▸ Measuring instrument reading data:
——————

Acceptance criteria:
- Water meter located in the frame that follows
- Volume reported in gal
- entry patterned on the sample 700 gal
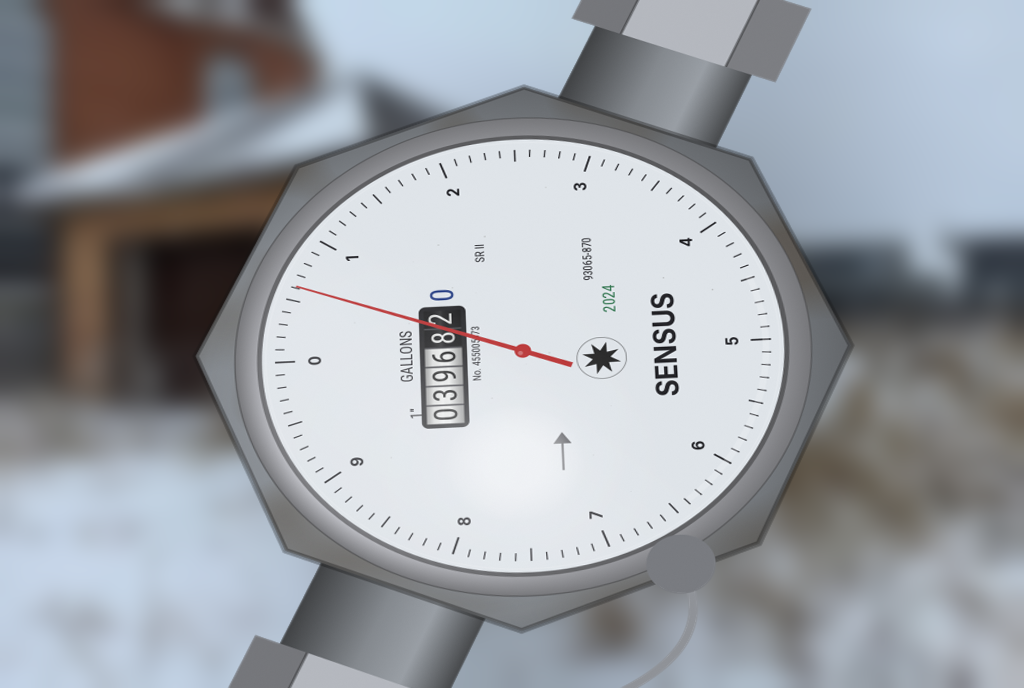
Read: 396820.6 gal
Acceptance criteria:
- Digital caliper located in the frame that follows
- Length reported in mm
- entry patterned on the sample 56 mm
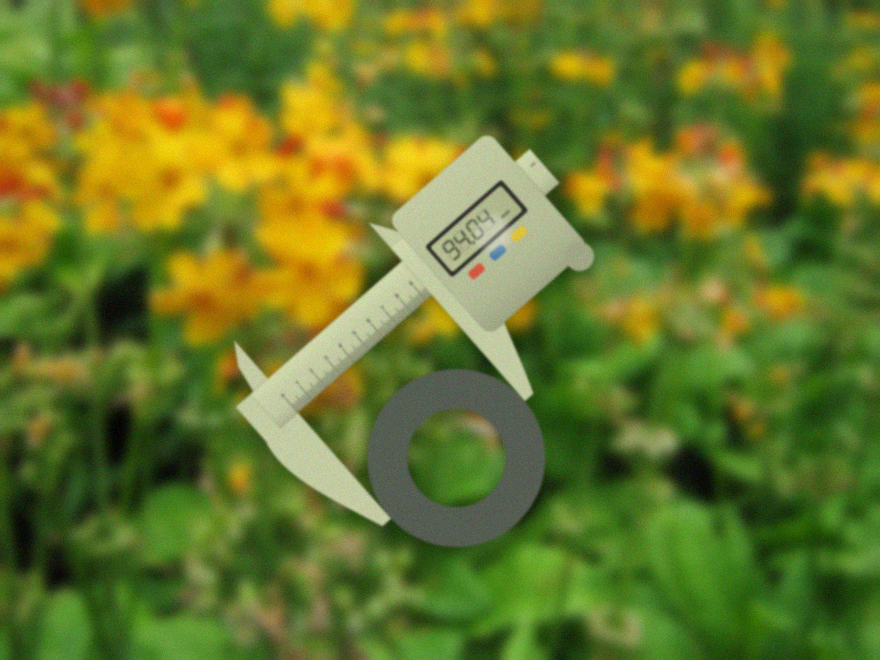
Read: 94.04 mm
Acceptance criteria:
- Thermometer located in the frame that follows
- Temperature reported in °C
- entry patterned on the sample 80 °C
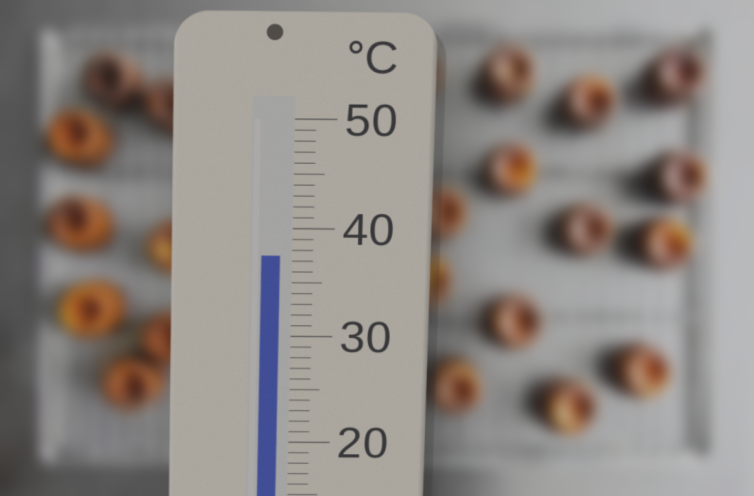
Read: 37.5 °C
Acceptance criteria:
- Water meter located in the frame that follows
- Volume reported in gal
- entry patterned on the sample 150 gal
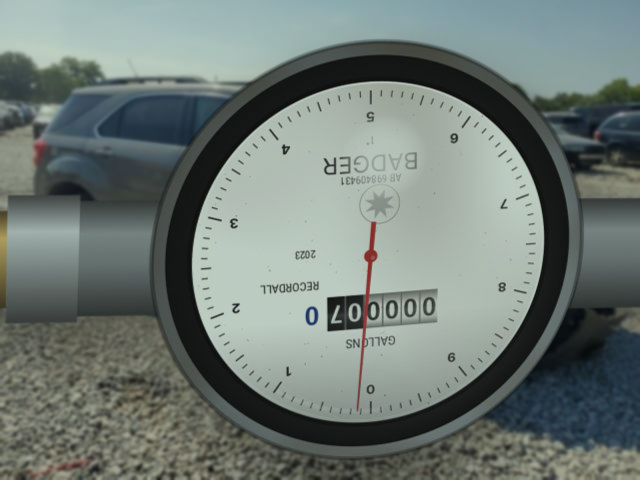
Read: 70.1 gal
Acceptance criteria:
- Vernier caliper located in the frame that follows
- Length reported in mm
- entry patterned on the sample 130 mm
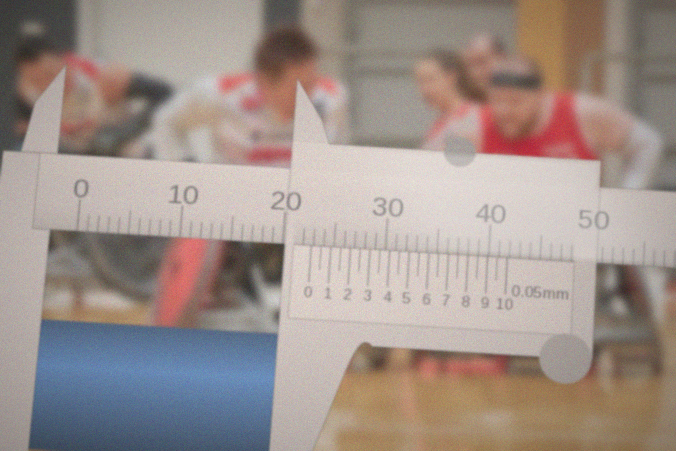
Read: 22.8 mm
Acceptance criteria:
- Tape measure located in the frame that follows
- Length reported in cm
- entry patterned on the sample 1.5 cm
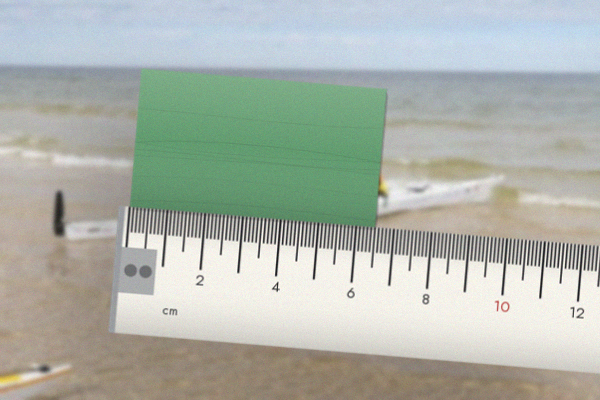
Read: 6.5 cm
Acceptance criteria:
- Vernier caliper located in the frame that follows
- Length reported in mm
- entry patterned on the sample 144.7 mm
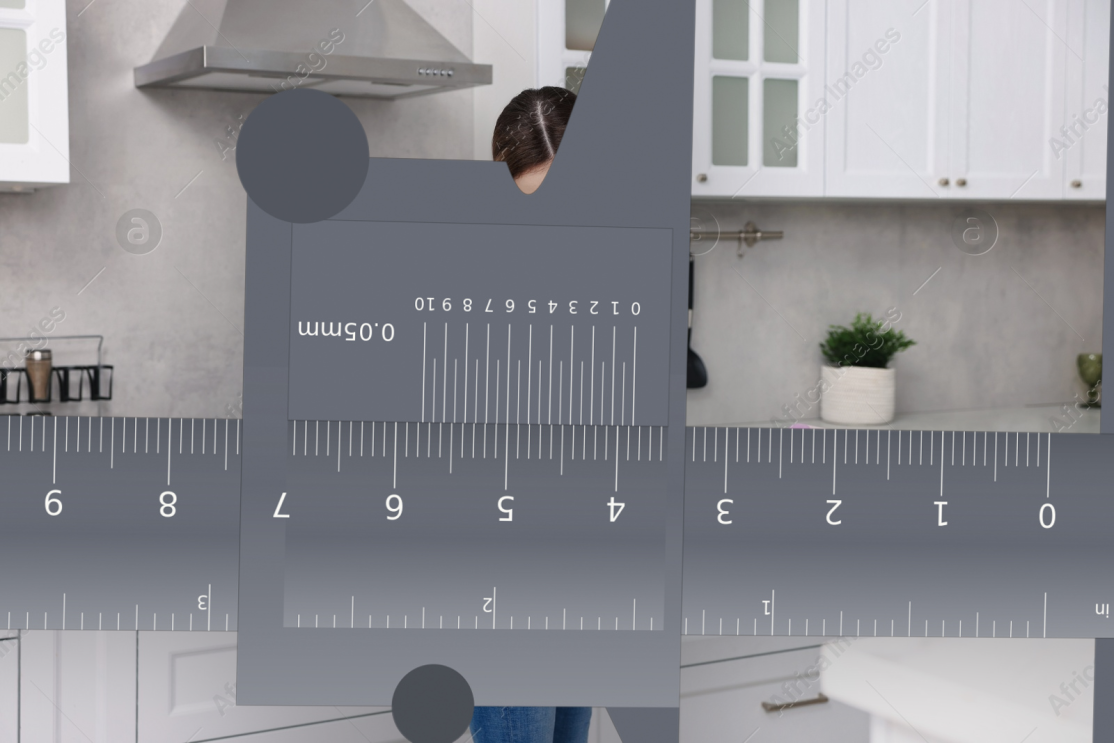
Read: 38.6 mm
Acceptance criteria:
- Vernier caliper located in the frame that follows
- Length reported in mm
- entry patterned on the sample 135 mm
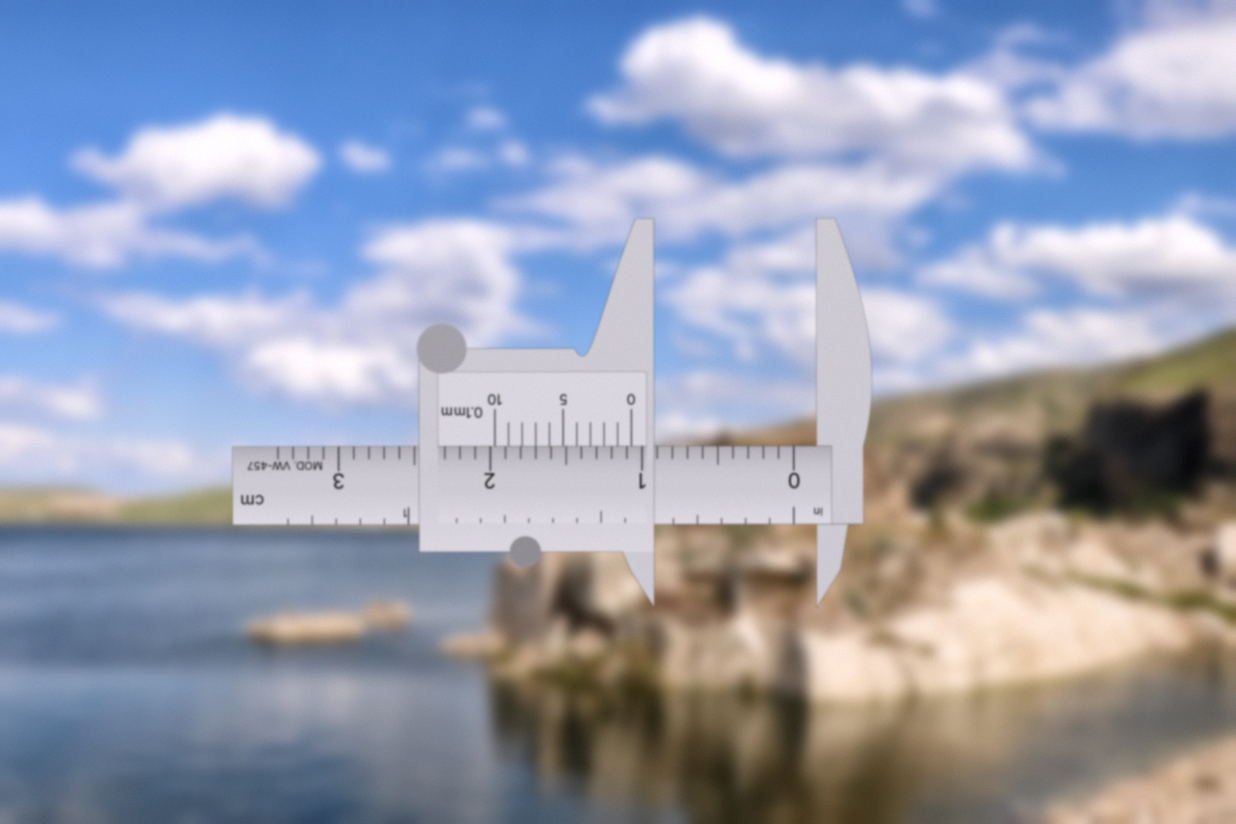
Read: 10.7 mm
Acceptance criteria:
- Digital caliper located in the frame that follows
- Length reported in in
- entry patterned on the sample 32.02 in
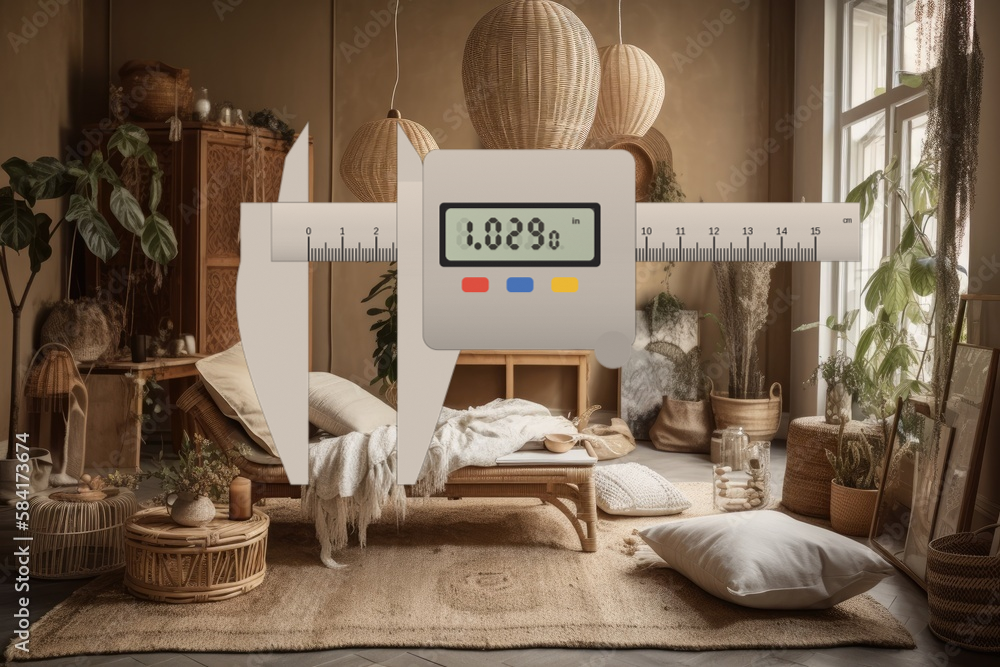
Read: 1.0290 in
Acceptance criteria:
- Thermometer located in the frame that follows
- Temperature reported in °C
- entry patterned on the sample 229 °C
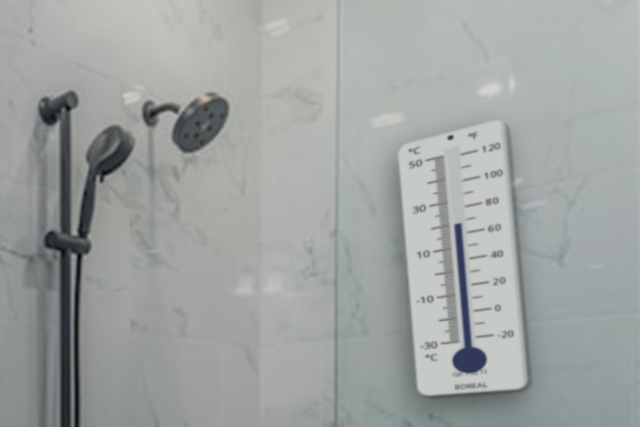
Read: 20 °C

——————

▸ Required work:
How many lines of the listing above contain the word "patterned", with case counting? Reply with the number alone.

▸ Solved problem:
10